-- DATA TO EXAMINE follows --

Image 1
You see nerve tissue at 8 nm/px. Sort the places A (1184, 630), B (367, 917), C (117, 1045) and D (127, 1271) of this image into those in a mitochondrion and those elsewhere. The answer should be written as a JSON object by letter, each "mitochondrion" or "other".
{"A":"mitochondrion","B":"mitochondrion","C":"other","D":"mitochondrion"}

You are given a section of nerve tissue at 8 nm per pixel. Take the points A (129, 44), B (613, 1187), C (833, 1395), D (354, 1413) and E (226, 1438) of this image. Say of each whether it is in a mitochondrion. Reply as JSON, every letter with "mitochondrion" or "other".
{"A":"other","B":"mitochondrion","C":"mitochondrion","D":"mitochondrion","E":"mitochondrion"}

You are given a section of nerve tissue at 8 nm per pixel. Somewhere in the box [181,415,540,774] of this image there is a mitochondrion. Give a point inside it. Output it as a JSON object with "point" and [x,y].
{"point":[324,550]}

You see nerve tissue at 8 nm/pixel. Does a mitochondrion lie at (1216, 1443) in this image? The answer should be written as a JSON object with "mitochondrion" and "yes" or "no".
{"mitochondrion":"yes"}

-- DATA TO EXAMINE concluded --
-- DATA TO EXAMINE follows --

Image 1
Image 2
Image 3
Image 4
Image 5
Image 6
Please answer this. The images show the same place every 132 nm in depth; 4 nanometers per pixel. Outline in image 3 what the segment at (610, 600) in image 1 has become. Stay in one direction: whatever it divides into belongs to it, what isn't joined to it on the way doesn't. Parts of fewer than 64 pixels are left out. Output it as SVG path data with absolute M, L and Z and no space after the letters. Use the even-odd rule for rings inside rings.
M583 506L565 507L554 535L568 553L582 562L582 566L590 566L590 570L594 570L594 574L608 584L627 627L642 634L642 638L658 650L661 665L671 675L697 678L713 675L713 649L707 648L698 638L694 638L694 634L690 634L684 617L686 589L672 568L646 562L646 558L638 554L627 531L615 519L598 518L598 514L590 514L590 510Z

-- DATA TO EXAMINE concluded --
-- DATA TO EXAMINE follows --

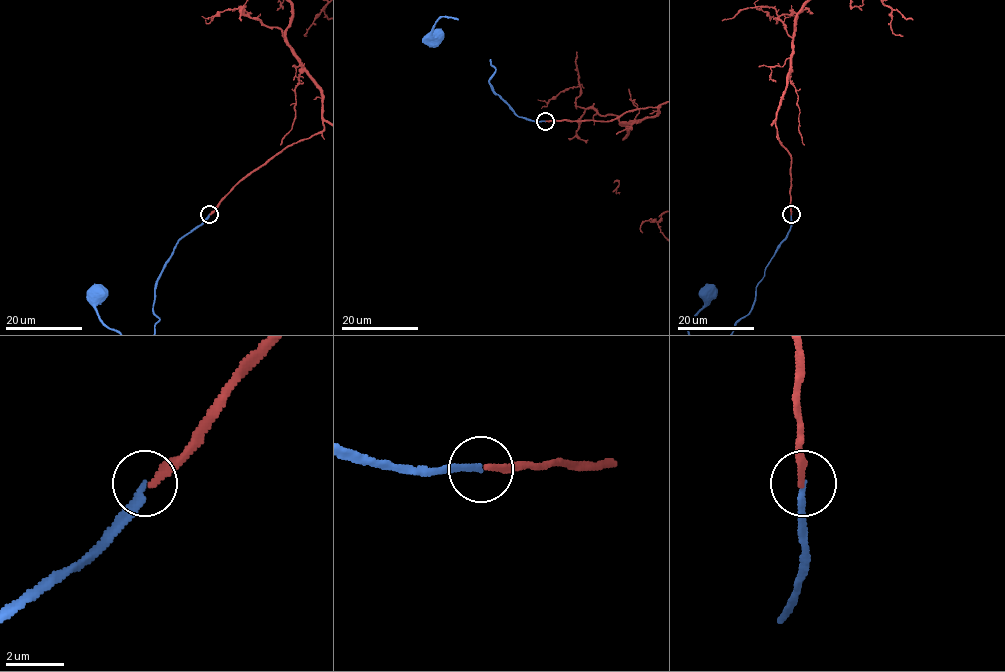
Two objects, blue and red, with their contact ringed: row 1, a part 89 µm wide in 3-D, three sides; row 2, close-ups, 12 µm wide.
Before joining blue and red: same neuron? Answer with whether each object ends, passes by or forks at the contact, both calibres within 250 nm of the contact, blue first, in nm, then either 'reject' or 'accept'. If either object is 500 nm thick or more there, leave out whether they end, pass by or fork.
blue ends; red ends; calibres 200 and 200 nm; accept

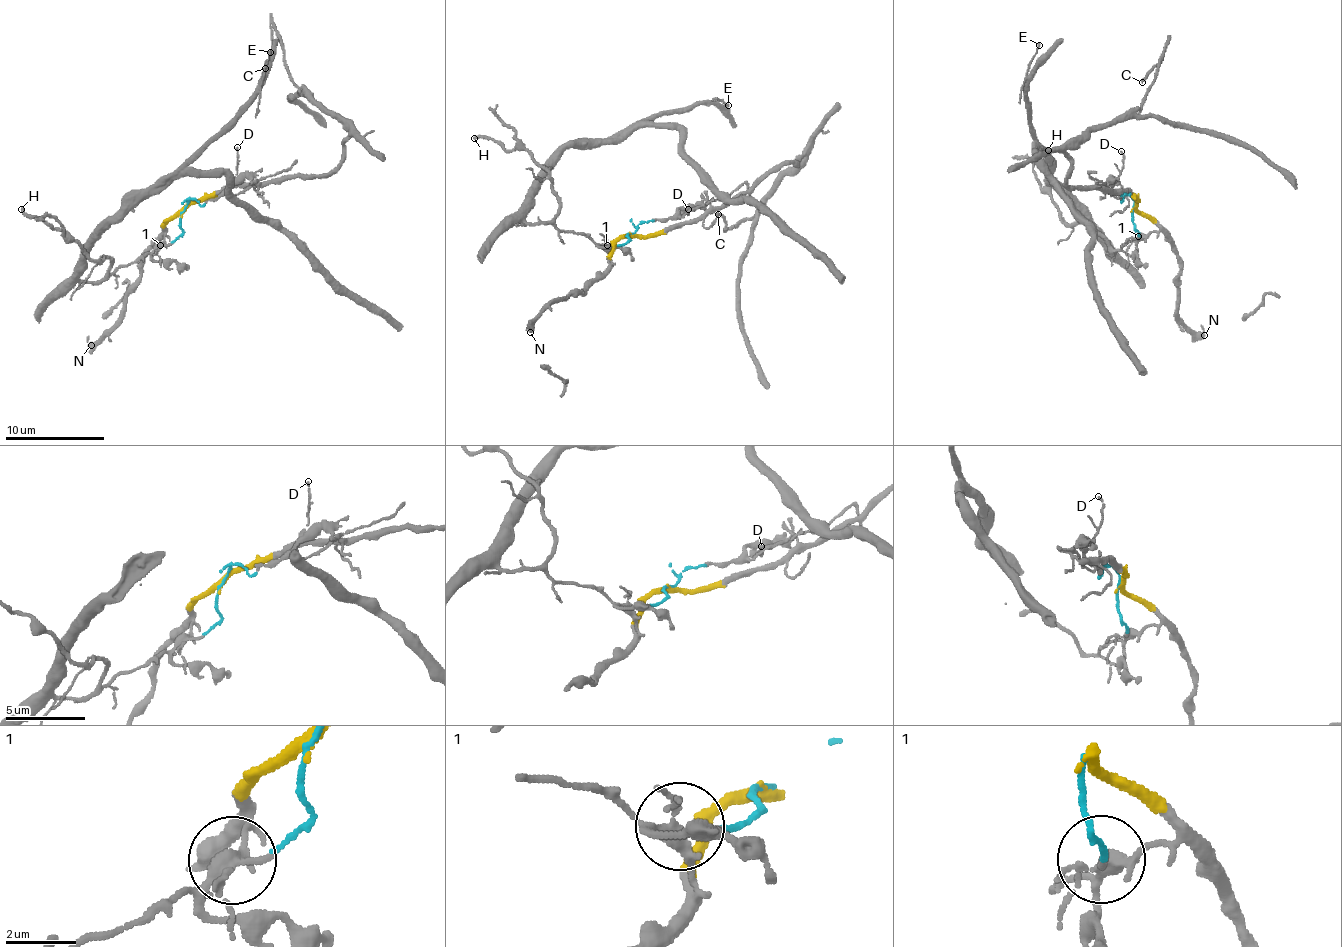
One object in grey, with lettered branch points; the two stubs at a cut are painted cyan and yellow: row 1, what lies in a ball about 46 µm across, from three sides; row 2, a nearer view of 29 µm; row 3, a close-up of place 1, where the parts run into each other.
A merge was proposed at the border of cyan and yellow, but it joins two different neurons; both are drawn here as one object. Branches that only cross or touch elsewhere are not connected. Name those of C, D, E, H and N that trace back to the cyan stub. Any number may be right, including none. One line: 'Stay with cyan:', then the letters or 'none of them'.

-- DATA TO EXAMINE concluded --

**AIM OF THE TASK**
Select the lines from the entries that include the word "yellow".

**PROBLEM SOLUTION**
One object in grey, with lettered branch points; the two stubs at a cut are painted cyan and yellow: row 1, what lies in a ball about 46 µm across, from three sides; row 2, a nearer view of 29 µm; row 3, a close-up of place 1, where the parts run into each other.
A merge was proposed at the border of cyan and yellow, but it joins two different neurons; both are drawn here as one object. Branches that only cross or touch elsewhere are not connected. Name those of C, D, E, H and N that trace back to the cyan stub. Any number may be right, including none. One line: 'Stay with cyan:', then the letters or 'none of them'.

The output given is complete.